L'emprise de C. sur Lisa s'accentue en effet. D'appels téléphoniques en harcèlement constant, C. va prendre toute la place dans la vie de la narratrice. L'obsession de C. contamine Lisa. Elle ne parvient plus à penser à autre chose qu'à la mainmise que C. a sur elle. Lisa se sent dépossédée d'elle-même.
C'est bien à une descende aux enfers que nous assistons. Lisa en ne respectant pas les conseils de PH, donne du grain à moudre à l'illusion de C.. Elle se sent d'ailleurs un peu coupable, ne l'aurait-elle pas encouragée dans son délire ? Lisa est peu à peu chassée de sa propre vie par cette prédatrice.

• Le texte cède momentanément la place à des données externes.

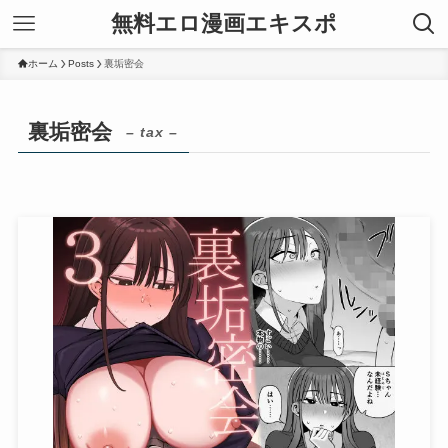
無料エロ漫画エキスポ
ホーム
Posts
裏垢密会
裏垢密会
– tax –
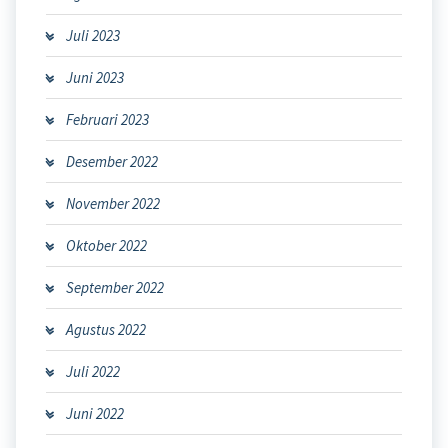
Juli 2023
Juni 2023
Februari 2023
Desember 2022
November 2022
Oktober 2022
September 2022
Agustus 2022
Juli 2022
Juni 2022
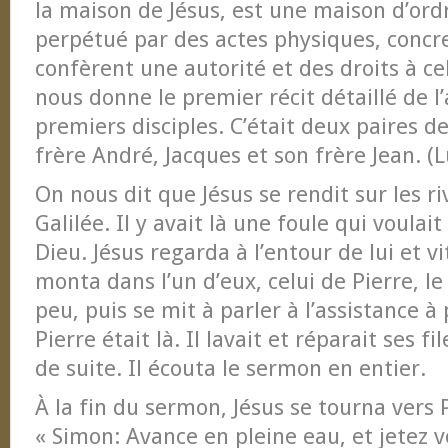
la maison de Jésus, est une maison d’ord
perpétué par des actes physiques, concre
confèrent une autorité et des droits à cel
nous donne le premier récit détaillé de l
premiers disciples. C’était deux paires de
frère André, Jacques et son frère Jean. (L
On nous dit que Jésus se rendit sur les r
Galilée. Il y avait là une foule qui voulai
Dieu. Jésus regarda à l’entour de lui et v
monta dans l’un d’eux, celui de Pierre, le
peu, puis se mit à parler à l’assistance à
Pierre était là. Il lavait et réparait ses fil
de suite. Il écouta le sermon en entier.
À la fin du sermon, Jésus se tourna vers Pi
« Simon: Avance en pleine eau, et jetez v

"Reprendre mes esprits. J'essaie de m'expliquer - pour mieux lui expliquer? -ce qui dans le comportement de C., me cause une telle angoisse. Luc a peut-être mis le doigt sur le fond du malaise : l'idée d'être exproprié(e) de soi-même, mis(e) hors de soi. Pensé(e) par autrui."

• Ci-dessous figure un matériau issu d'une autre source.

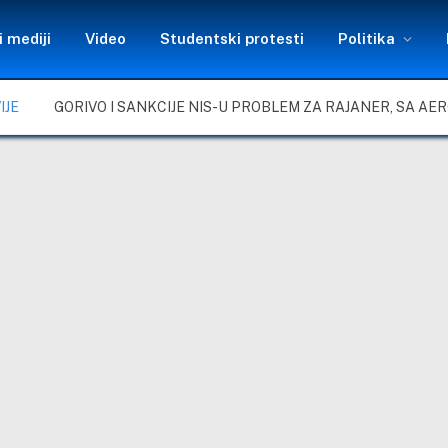
 mediji
Video
Studentski protesti
Politika
IJE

L"illusion délirante d'être aimé nous immerge dans le syndrome de Clérambault. Ce roman nous en explique les rouages, les effets qu'il a sur l'objet (la victime, Lisa) mais aussi sur la malade, C. La descente aux enfers de Lisa est parfaitement rendue, le rythme du texte est vif, la succession de très courts paragraphes renforce cette impression de chaos, de désordre dans la vie de Lisa. Une vie hantée par C.. Un roman passionnant, glaçant. Avec ce livre, j'ai découvert avec beaucoup de plaisir la plume de Florence Noiville.
"Le désordre des êtres est il vraiment dans l'ordre des choses ? De grands malades vivent parmi nous. Des psychotiques qui ne se contentent pas d'être fous mais feignent d'être normaux. Pour le commun des mortels, ceux qui n'en sont pas victimes, aucun symptôme n'est perceptible. Nous côtoyons ces désaxés sans y prendre garde. Il arrive qu'ils exercent des responsabilités. Il arrive même que nous les trouvions sympathiques. Jusque au jour où tout se détraque."